Officer Graves testified that the protestations of a church always have an impact on the decision to grant or deny a petition, and that he personally notified the reverend of the church in question of the pending hearing. We do not condone these statements and activities. Nevertheless, it is beyond dispute that Taylor's store premises is situated within 200 feet of a church, based on a method of measurement we hold to be proper according to the law. Therefore, any further consideration of protests by church members are irrelevant. Once this factual determination is made, the matter becomes a question of law.

Any claim that Taylor was denied due process from an impartial decision maker is also without merit. There was no room for discretion. There is no evidence which suggests that the church in any way influenced a board member to make an erroneous factual measurement. Once it was correctly determined that the Taylor store premises was within 200 feet of a church, its application was required to be denied as a matter of law.

Judgment affirmed.

ROBERTSON, P.J., and RATLIFF, J., concur.

NOTES

[1] We are not called upon to decide whether this code section allows the commission to prescribe procedure via a memo, as here, or whether it requires formal promulgation of a rule or regulation.

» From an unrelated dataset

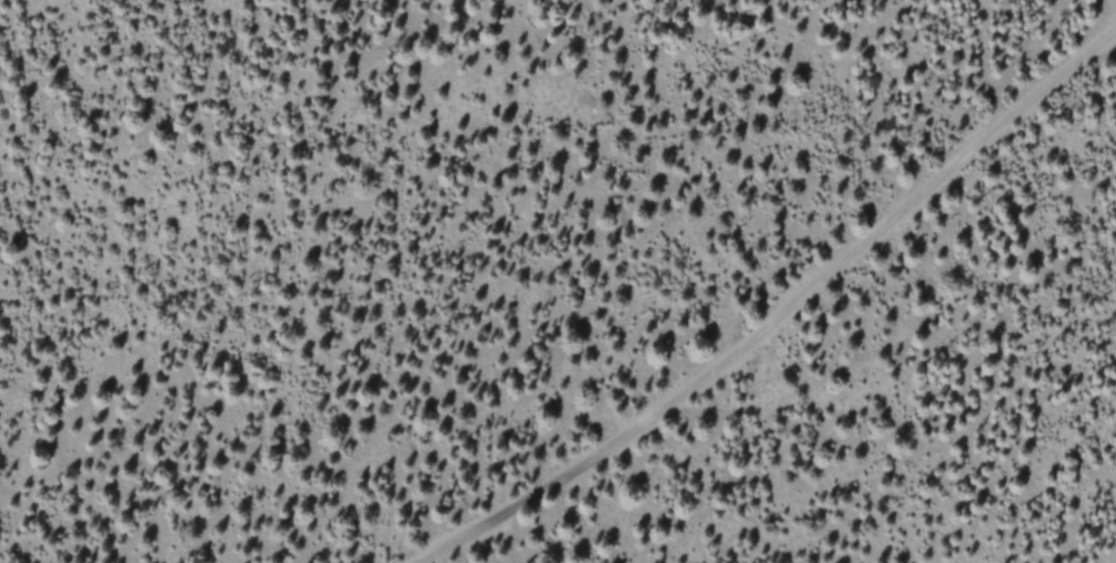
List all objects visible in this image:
road: (780, 316)

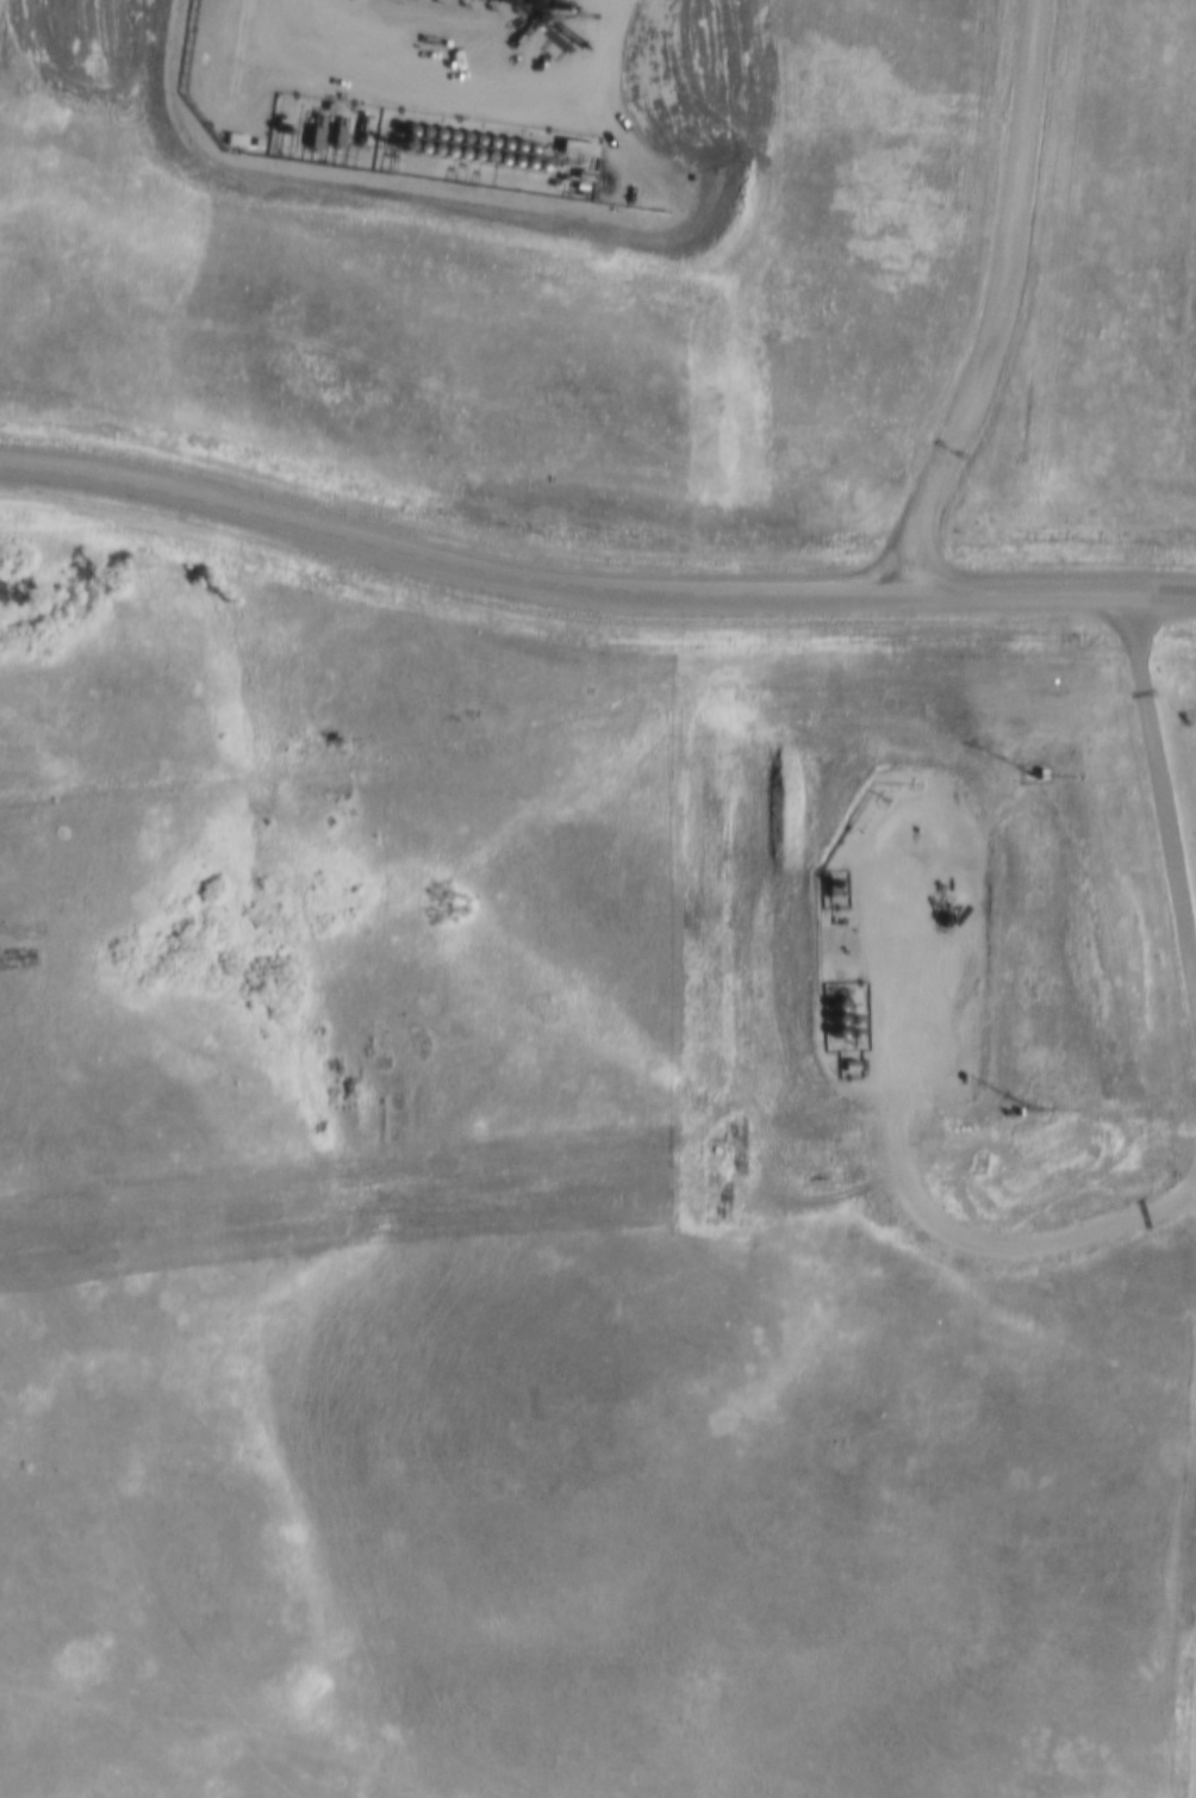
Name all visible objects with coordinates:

[2] This definition is not meant to be exclusive or confined to a building structure. IND. CODE 7.X-X-XX-XX itself does not require measurement to be taken from a school or church "building." We need not decide the definition of a "school" for purposes of this opinion, but we note that a school's educational needs often extend beyond its building structure to portions of the land, for physical education or sports complexes on which it is situated. Likewise, a "church" has been described not only as a building used for worship, but also to any "body of Christians." Wheaton, supra at 46, 76 N.E.2d at 601. Therefore, proper regular functioning of a church could also, under appropriate circumstances, extend beyond its building structure. Based on the facts before us on review, we need only hold that the administrative decision here was not an abuse of discretion.